# Document
────────

Newness of Life

He descended to the dead. On the third day he rose again from the dead.

What does it mean that Christ “died for our sins?” He lived a sinless life; blameless, without spot or blemish. He offered himself up sacrificially to cover over our sins and present us righteous before the Father. In a primal way, that horrifies my modern sensitivities: God required blood to pay the penalty for sin. The more societies and cultures ‘progress’, the more we gloss over the seriousness of sin and how its vulgarity and offensiveness separate us from God. And the more I understand the basics of my hopeless depravity without him, the brighter the hope of the gospel shines.

Death. Jesus died an actual physical death. But He didn’t go to hell. That theory sells short the completion of his work on the cross. Our understanding of the word hell has warped and shifted over the centuries so that now it only denotes the place where unbelievers experience final retribution, not the place of the dead. He paid the ultimate price as the perfect sacrifice and He finished our atonement when he gave up his spirit. After Jesus died on the cross he descended to the departed.

────────

# Information shown
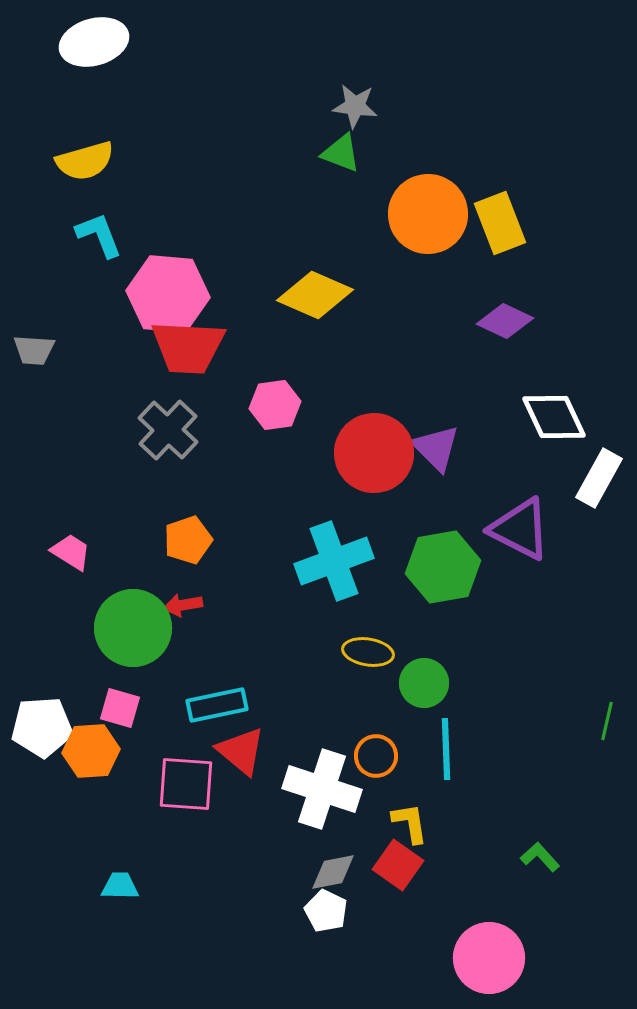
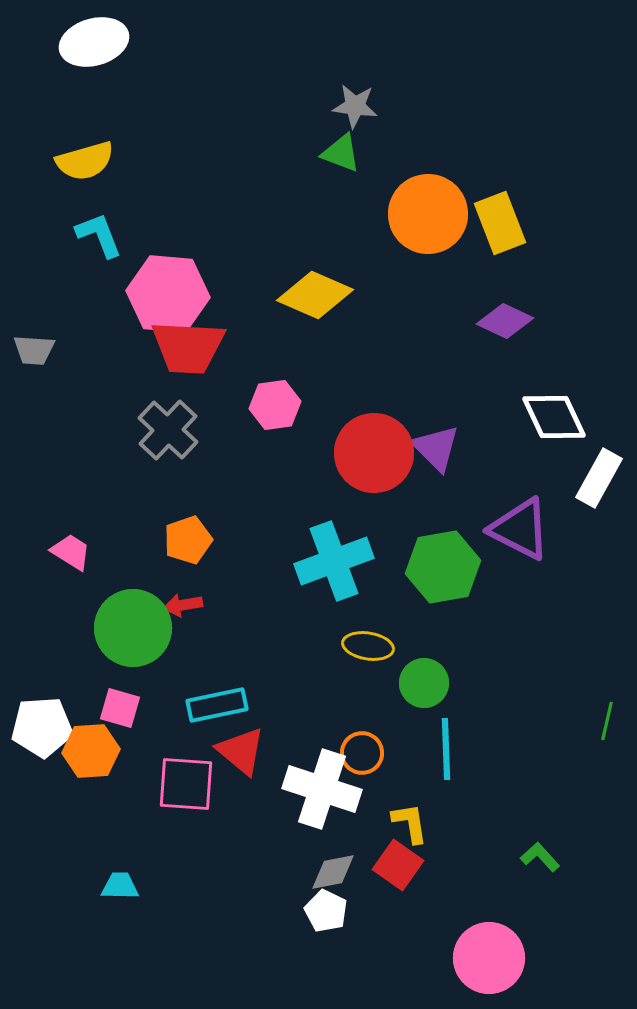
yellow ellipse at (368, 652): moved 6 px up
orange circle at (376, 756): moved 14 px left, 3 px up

────────

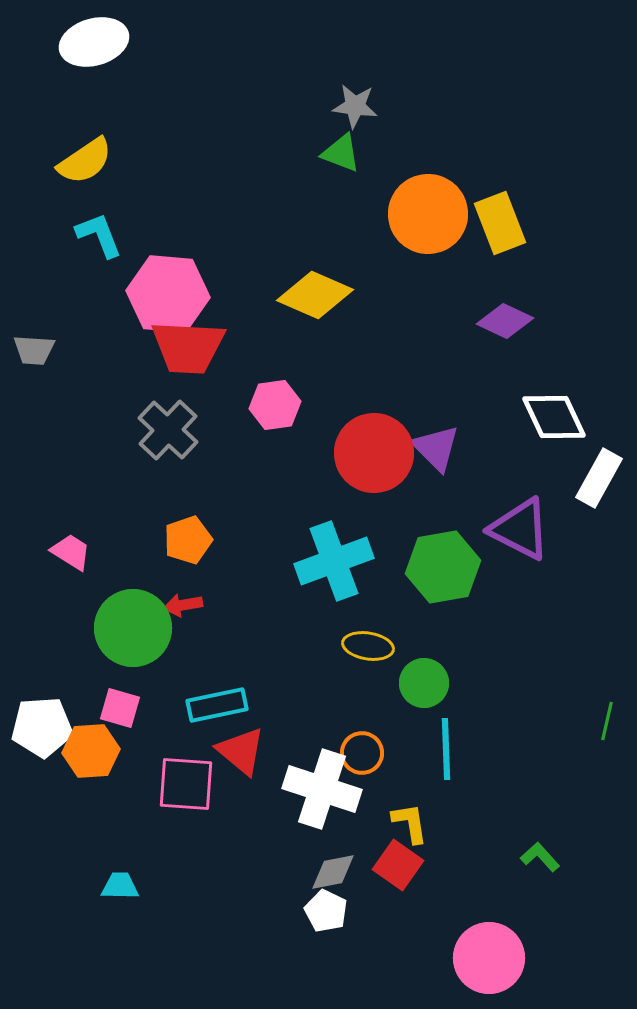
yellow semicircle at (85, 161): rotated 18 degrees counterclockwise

────────

# Set of tasks
a - In the Newness of Life reflection, rewrite the part that opens with the words "What does it" and closes with "the gospel shines.", replacing "Father" with "Lord".
b - Answer these questions using the Newness of Life reflection.
(i) On which day did he rise again from the dead?
(ii) Before whom does Christ's sacrifice present us righteous?
(iii) At what moment did Jesus finish our atonement?
c - Continue the Newness of Life reflection from the point where it stops.

# Answers to the exercises
a -
What does it mean that Christ “died for our sins?” He lived a sinless life; blameless, without spot or blemish. He offered himself up sacrificially to cover over our sins and present us righteous before the Lord. In a primal way, that horrifies my modern sensitivities: God required blood to pay the penalty for sin. The more societies and cultures ‘progress’, the more we gloss over the seriousness of sin and how its vulgarity and offensiveness separate us from God. And the more I understand the basics of my hopeless depravity without him, the brighter the hope of the gospel shines.

b -
(i) The third day.
(ii) The Father.
(iii) When he gave up his spirit.

c -
And he had to actually die. Death is a very human thing and again shows the fullness of his humanity and humility. Death marked the final separation from God as a result of our sins. Jesus submitted his body and his spirit to the ultimate will of the Father. He fulfilled his role as the Son. While every sacrificial animal in the old testament suffered death for the temporary reprieve of God’s judgement, Christ’s death gained absolution once for all.

But it doesn’t end in death as all other stories do. Jesus came back from the dead; this the crux of Gospel. Resurrection. Raised back to life. No magic tricks or myths. Without the resurrection, Christianity is a dead and worthless pipe dream. Its putting faith in another hero that couldn’t even save himself.

Even the fairy tales teach us that good should ultimately win out. Death shouldn’t ferry the hero away and leave us stranded here without them. We shouldn’t have to celebrate victory by mourning their deaths. That eternity is written on our hearts. That hope is etched deeply onto our souls.

The redemption story culminates in the resurrection. It vividly indicates that the sacrifice of Jesus’s life has ultimate power over death. Death – separation from God – was a direct result of man’s selfish choice. Death could not hold Jesus because Jesus had not sinned.  The resurrection fulfilled prophecy. It revealed Christ’s divinity. It simply made everything come true.

How can such a fact and ending ever bore me!? How can I just skim over it and recite it dully each week as a part of a creed!? As I drove to work this morning the dramatic sunrise overwhelmed me, indescribably beautiful and intense. The eastern sky glowed a fiery coral where the lightning and storm clouds terminated. I kept exclaiming over and over again on its brilliant, breathtaking opulence. And the very one who created each second and hue of that exact sunrise came to earth, died in my place, and then rose from the dead! The dead!!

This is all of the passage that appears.